**WHAT NEEDS TO BE DONE:**
Lay out everything from the line containing "Il successore di" down to the line containing "permette anche di" in the material below as a Markdown table. Use the columns Row and Text, give each line one numbered row, and leave out blank lines.

################

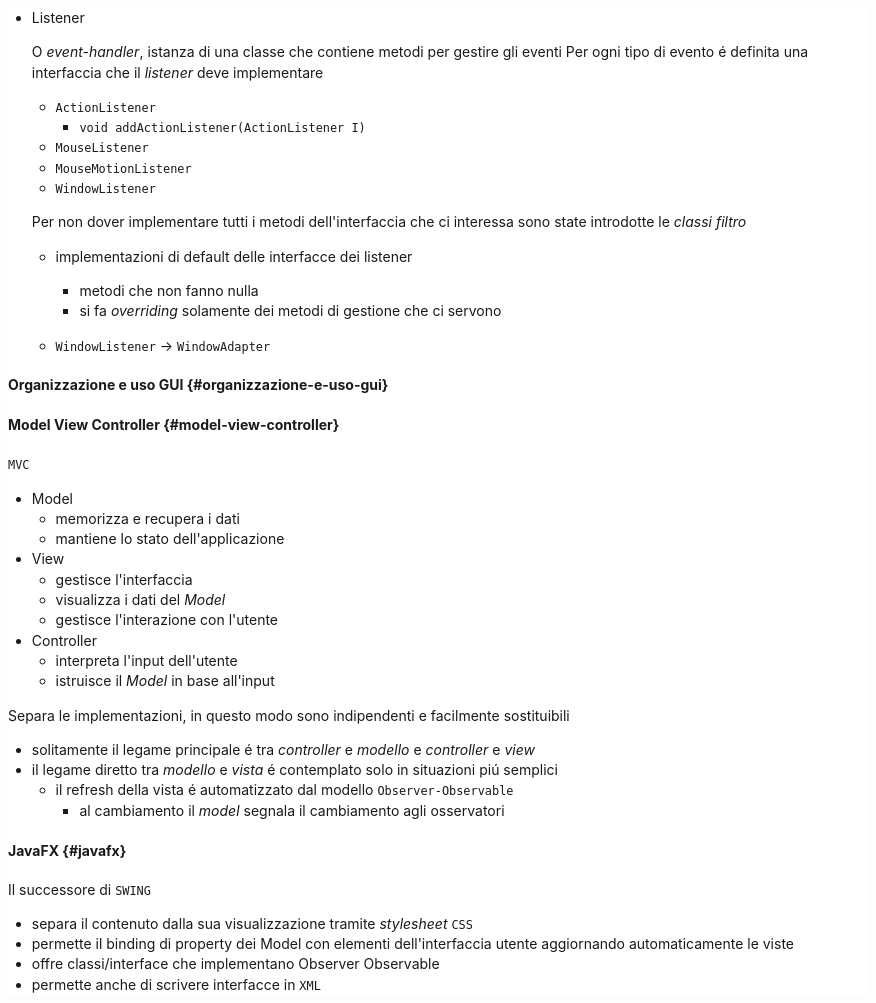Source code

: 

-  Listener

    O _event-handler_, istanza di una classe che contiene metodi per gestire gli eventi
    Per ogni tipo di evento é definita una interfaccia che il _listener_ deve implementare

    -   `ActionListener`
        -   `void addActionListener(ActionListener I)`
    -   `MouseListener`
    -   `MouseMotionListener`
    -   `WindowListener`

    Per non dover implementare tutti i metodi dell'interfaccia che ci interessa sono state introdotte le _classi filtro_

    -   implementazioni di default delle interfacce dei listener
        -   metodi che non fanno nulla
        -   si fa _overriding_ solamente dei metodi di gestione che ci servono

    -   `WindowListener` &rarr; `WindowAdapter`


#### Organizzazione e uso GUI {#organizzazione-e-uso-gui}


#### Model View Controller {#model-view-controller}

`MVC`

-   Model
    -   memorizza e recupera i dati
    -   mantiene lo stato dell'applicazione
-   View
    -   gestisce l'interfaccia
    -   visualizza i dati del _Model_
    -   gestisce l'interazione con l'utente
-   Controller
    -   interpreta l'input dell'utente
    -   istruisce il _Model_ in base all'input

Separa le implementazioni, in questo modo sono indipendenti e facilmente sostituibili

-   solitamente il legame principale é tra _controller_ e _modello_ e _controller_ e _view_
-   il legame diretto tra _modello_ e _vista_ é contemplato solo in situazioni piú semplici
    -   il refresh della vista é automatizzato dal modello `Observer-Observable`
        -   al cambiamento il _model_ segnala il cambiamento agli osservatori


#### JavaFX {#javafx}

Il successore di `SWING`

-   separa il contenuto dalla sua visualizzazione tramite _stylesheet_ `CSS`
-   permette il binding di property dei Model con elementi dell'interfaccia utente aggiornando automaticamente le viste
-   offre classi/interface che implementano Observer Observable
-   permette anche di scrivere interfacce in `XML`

################

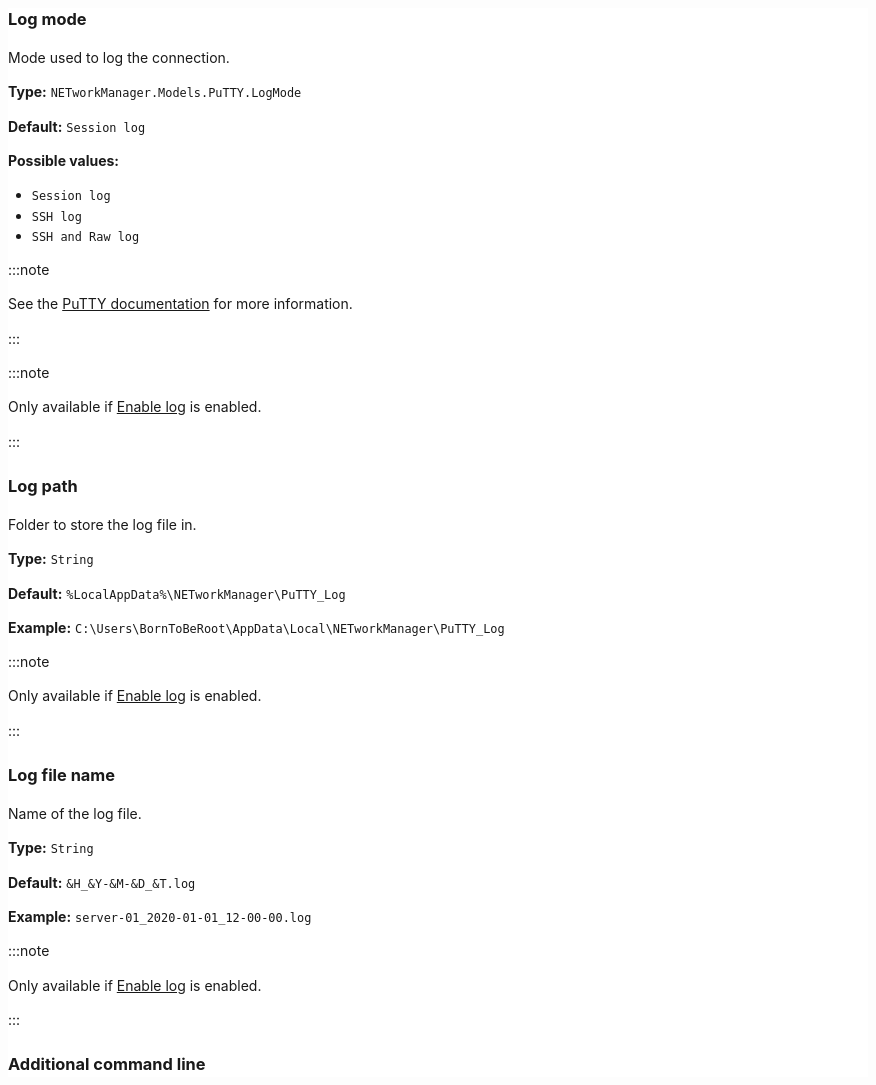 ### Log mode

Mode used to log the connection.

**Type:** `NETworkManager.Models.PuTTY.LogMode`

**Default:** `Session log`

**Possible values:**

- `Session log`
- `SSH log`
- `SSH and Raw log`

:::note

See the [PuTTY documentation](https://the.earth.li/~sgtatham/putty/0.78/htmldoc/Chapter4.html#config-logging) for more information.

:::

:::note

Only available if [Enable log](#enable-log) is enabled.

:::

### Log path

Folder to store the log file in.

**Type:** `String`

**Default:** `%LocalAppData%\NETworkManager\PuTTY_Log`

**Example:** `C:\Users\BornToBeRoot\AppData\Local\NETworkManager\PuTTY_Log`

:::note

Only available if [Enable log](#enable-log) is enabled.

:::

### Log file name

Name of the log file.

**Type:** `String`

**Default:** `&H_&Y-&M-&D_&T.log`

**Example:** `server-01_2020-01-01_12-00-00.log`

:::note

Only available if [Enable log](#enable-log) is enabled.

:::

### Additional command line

################

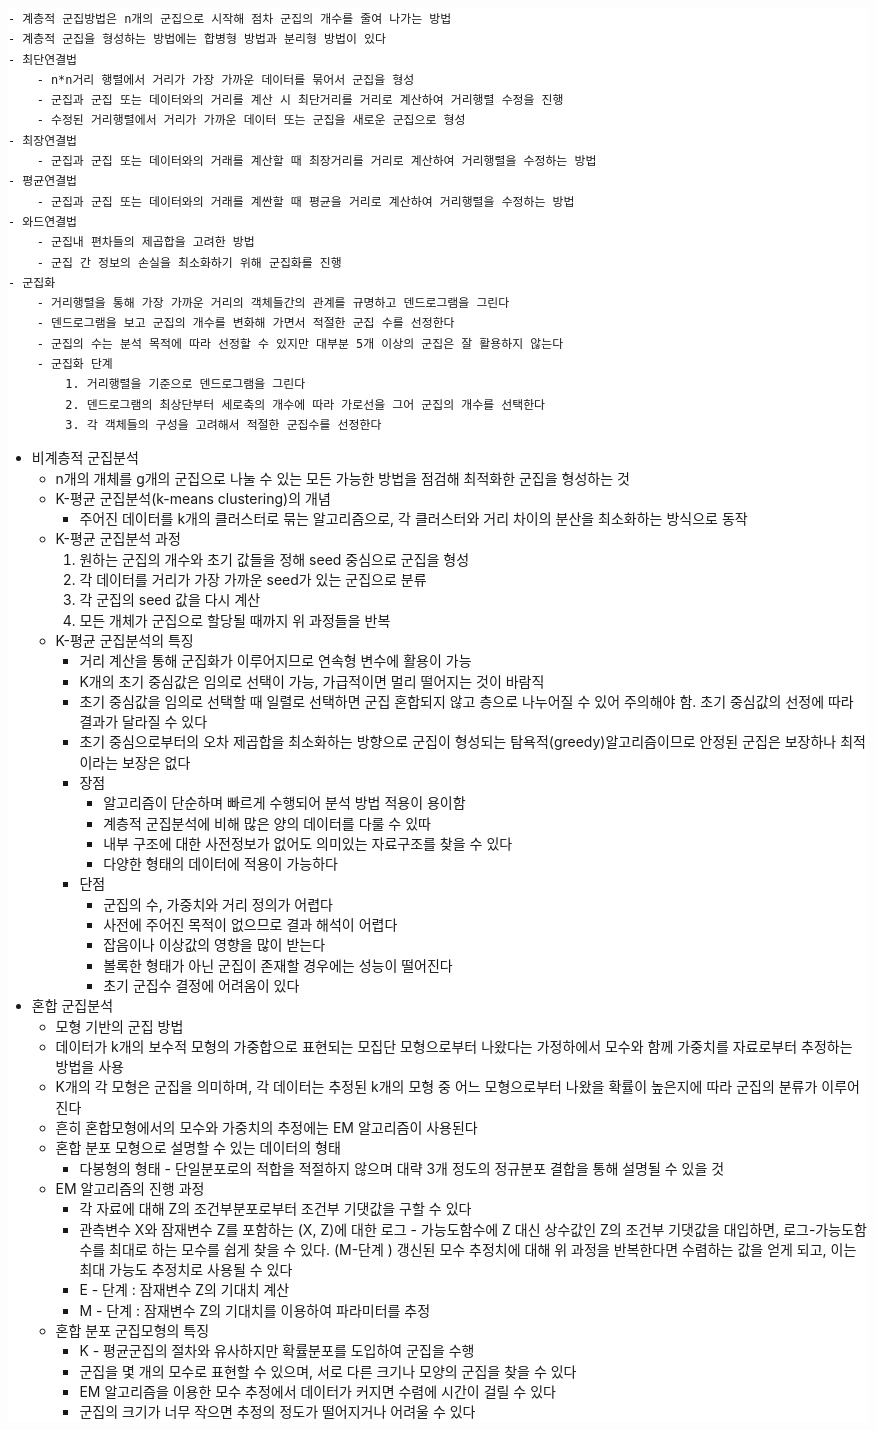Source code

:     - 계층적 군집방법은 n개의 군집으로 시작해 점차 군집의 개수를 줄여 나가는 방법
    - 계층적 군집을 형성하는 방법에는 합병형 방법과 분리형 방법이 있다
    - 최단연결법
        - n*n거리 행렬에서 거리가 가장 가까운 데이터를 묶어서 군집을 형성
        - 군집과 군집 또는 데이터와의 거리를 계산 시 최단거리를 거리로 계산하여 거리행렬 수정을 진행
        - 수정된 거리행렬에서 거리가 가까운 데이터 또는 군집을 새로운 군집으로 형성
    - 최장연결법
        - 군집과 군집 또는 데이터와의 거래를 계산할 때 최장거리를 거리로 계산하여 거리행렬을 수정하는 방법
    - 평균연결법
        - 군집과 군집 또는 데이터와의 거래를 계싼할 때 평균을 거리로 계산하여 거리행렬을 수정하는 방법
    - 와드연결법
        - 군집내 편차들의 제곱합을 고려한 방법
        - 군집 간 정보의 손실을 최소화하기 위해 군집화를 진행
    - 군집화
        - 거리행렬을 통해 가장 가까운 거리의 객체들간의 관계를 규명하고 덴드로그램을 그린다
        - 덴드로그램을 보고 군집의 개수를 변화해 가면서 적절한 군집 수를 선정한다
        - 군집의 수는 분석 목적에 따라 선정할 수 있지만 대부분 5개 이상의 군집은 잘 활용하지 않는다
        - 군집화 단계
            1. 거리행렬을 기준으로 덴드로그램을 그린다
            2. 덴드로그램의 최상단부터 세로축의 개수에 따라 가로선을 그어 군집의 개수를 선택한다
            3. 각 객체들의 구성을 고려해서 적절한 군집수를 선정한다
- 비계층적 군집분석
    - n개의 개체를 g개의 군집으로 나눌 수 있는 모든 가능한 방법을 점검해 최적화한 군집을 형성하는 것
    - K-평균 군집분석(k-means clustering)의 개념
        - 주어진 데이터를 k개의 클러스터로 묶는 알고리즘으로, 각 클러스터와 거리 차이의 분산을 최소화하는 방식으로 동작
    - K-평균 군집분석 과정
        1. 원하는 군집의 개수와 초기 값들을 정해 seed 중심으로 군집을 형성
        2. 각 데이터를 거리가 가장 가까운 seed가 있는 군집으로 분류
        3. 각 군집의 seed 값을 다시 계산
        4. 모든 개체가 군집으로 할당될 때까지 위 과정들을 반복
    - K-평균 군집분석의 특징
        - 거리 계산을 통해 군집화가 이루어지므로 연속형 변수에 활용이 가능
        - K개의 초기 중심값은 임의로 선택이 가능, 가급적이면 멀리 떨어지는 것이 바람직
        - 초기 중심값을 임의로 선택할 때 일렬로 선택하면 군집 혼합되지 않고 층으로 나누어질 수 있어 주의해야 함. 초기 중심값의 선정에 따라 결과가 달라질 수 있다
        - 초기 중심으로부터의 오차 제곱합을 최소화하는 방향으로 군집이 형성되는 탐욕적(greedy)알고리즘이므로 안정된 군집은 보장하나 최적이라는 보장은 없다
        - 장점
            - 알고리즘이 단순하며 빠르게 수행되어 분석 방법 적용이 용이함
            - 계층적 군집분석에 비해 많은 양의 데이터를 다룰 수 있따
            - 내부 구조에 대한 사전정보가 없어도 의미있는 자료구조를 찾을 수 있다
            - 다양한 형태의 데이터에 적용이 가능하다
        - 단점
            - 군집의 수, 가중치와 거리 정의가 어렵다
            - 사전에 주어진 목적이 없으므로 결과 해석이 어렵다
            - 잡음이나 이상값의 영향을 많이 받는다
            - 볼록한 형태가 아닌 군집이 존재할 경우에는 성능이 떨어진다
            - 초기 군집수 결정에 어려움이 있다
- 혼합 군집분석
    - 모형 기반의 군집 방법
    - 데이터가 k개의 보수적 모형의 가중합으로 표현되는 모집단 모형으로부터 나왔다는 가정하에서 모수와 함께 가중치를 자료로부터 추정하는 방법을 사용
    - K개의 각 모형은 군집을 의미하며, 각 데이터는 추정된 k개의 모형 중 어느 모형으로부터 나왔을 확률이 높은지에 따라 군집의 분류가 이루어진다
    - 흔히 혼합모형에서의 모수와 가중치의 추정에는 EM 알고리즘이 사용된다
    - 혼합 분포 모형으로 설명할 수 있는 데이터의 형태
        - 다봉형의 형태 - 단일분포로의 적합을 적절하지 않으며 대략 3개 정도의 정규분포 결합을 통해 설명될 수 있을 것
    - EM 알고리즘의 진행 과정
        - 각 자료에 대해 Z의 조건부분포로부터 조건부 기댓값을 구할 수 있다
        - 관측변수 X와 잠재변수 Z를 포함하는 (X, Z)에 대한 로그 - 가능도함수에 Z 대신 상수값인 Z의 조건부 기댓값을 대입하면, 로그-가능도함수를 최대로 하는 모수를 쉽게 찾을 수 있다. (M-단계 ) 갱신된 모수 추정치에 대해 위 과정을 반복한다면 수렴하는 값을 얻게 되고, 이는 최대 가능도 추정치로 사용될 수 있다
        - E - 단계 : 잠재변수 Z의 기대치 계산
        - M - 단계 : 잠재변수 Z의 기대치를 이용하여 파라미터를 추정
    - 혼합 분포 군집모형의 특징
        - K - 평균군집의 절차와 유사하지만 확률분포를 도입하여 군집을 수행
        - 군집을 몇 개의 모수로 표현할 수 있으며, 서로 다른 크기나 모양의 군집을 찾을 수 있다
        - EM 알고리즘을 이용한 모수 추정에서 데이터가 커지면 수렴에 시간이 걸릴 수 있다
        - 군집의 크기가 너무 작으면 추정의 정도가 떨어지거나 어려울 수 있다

################

**SOLUTION TO THIS PROBLEM:**
| Row | Text |
|---|---|
| 1 | Il successore di `SWING` |
| 2 | -   separa il contenuto dalla sua visualizzazione tramite _stylesheet_ `CSS` |
| 3 | -   permette il binding di property dei Model con elementi dell'interfaccia utente aggiornando automaticamente le viste |
| 4 | -   offre classi/interface che implementano Observer Observable |
| 5 | -   permette anche di scrivere interfacce in `XML` |